**Work instructions**
The output should match, line for line, the records from the line containing "focal_mm: 52" through the line containing "exposure_s: 1/320", with every picture left out.

(Camera settings data)
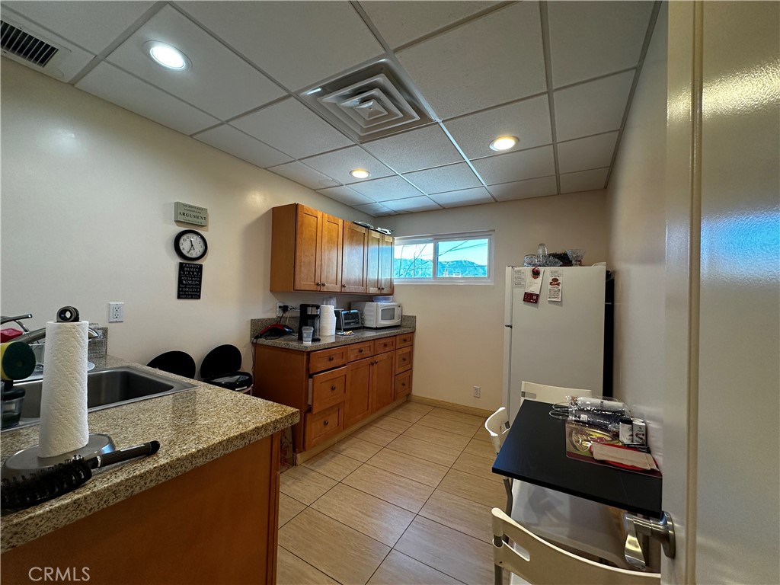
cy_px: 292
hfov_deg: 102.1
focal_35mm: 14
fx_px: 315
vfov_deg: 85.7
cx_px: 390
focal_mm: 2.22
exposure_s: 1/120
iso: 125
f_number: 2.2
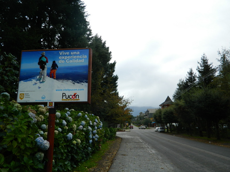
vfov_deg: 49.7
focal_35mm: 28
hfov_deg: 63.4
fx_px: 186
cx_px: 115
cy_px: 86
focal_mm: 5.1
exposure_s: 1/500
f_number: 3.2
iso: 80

--

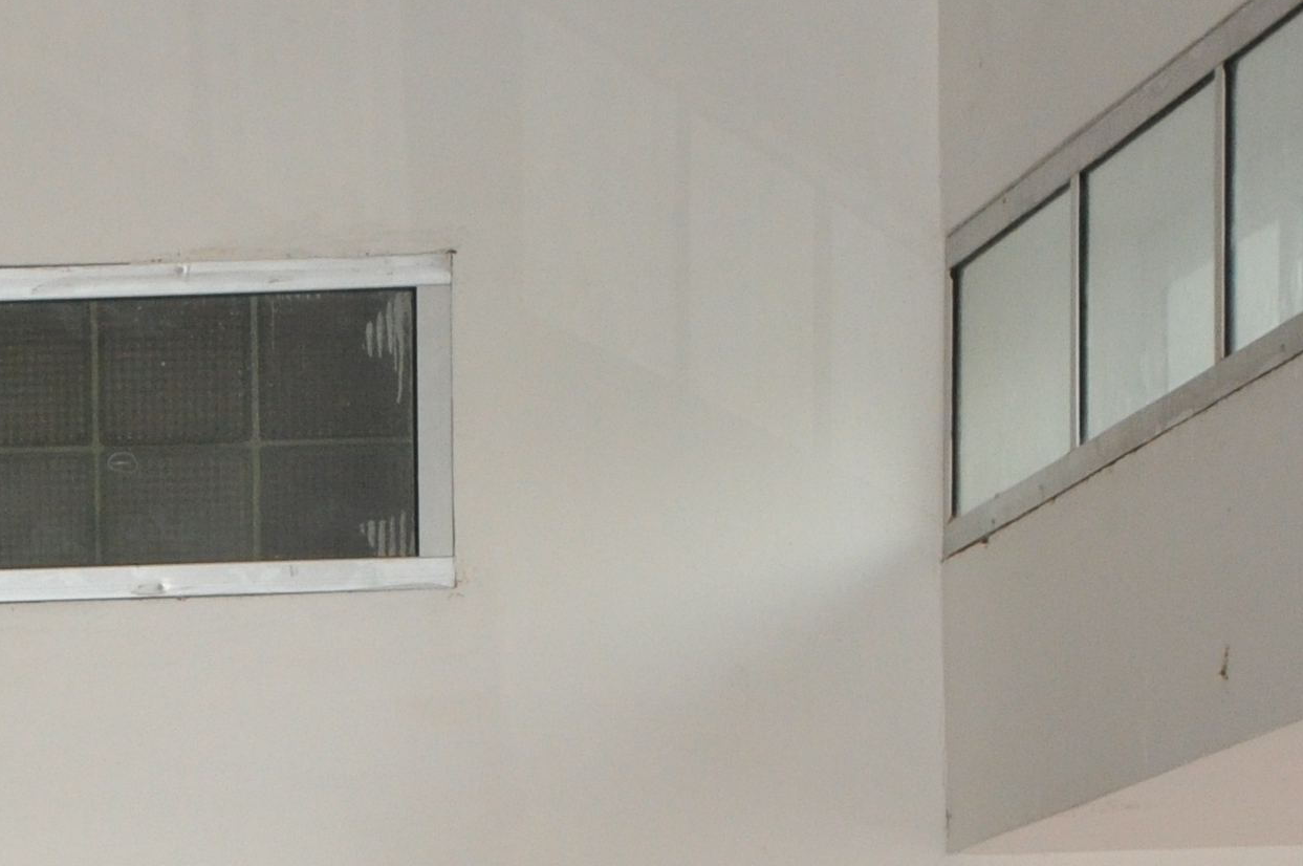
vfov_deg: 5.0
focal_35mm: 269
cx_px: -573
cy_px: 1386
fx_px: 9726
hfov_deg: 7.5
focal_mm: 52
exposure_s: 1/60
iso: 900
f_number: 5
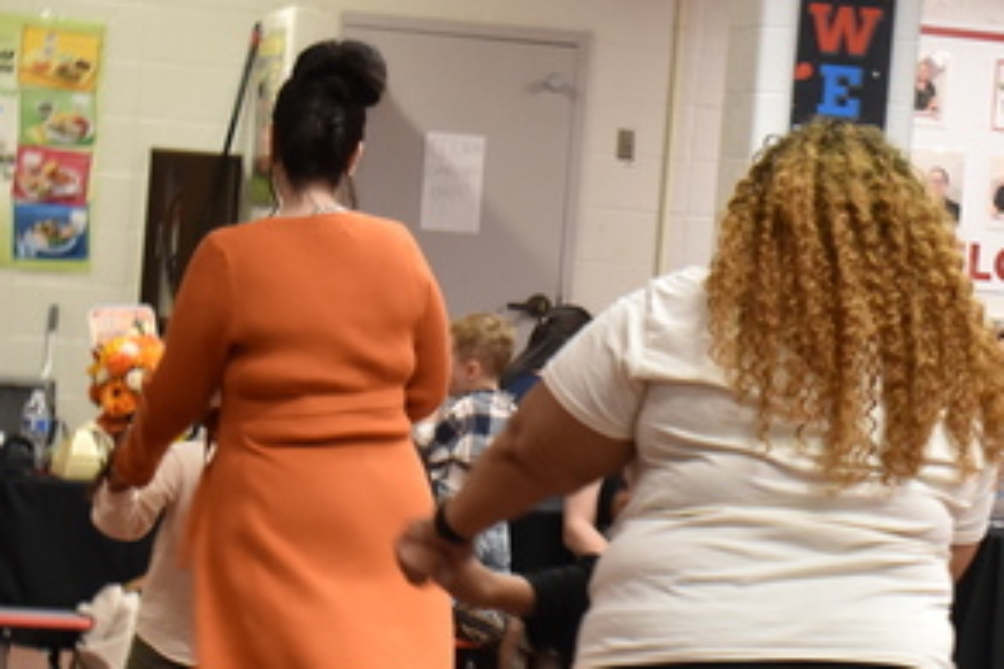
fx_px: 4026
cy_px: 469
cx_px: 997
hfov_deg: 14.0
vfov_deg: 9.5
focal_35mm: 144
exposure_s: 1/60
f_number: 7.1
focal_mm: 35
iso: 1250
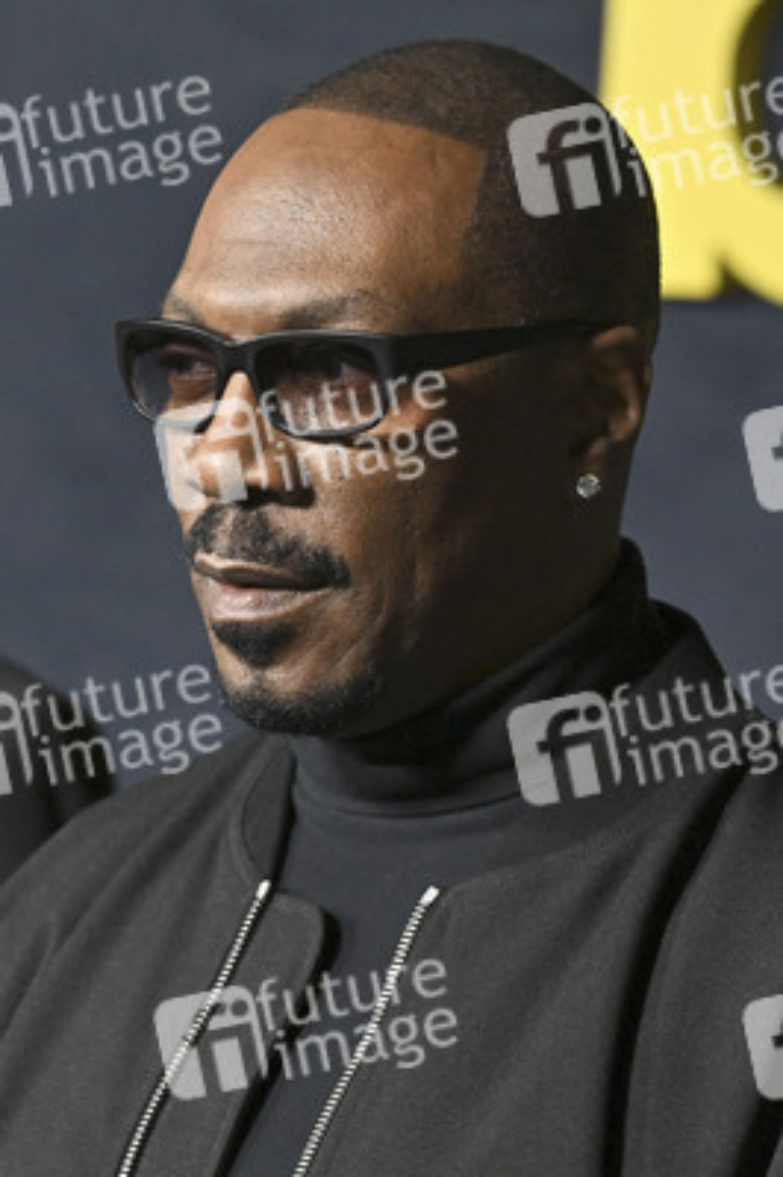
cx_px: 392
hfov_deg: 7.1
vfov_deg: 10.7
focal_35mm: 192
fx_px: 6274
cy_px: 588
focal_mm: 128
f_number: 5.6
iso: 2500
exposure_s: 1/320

--

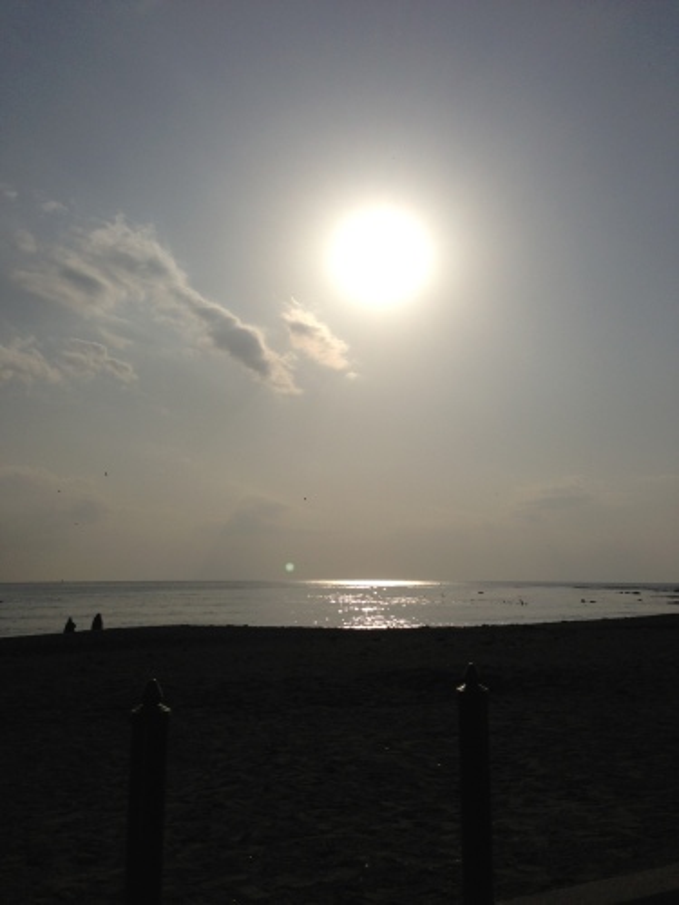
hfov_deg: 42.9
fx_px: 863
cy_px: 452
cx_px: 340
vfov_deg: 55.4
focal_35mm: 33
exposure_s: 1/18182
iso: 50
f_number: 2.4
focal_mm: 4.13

**Answer box**
focal_mm: 52
exposure_s: 1/60
iso: 900
f_number: 5
fx_px: 4026
cy_px: 469
cx_px: 997
hfov_deg: 14.0
vfov_deg: 9.5
focal_35mm: 144
exposure_s: 1/60
f_number: 7.1
focal_mm: 35
iso: 1250
cx_px: 392
hfov_deg: 7.1
vfov_deg: 10.7
focal_35mm: 192
fx_px: 6274
cy_px: 588
focal_mm: 128
f_number: 5.6
iso: 2500
exposure_s: 1/320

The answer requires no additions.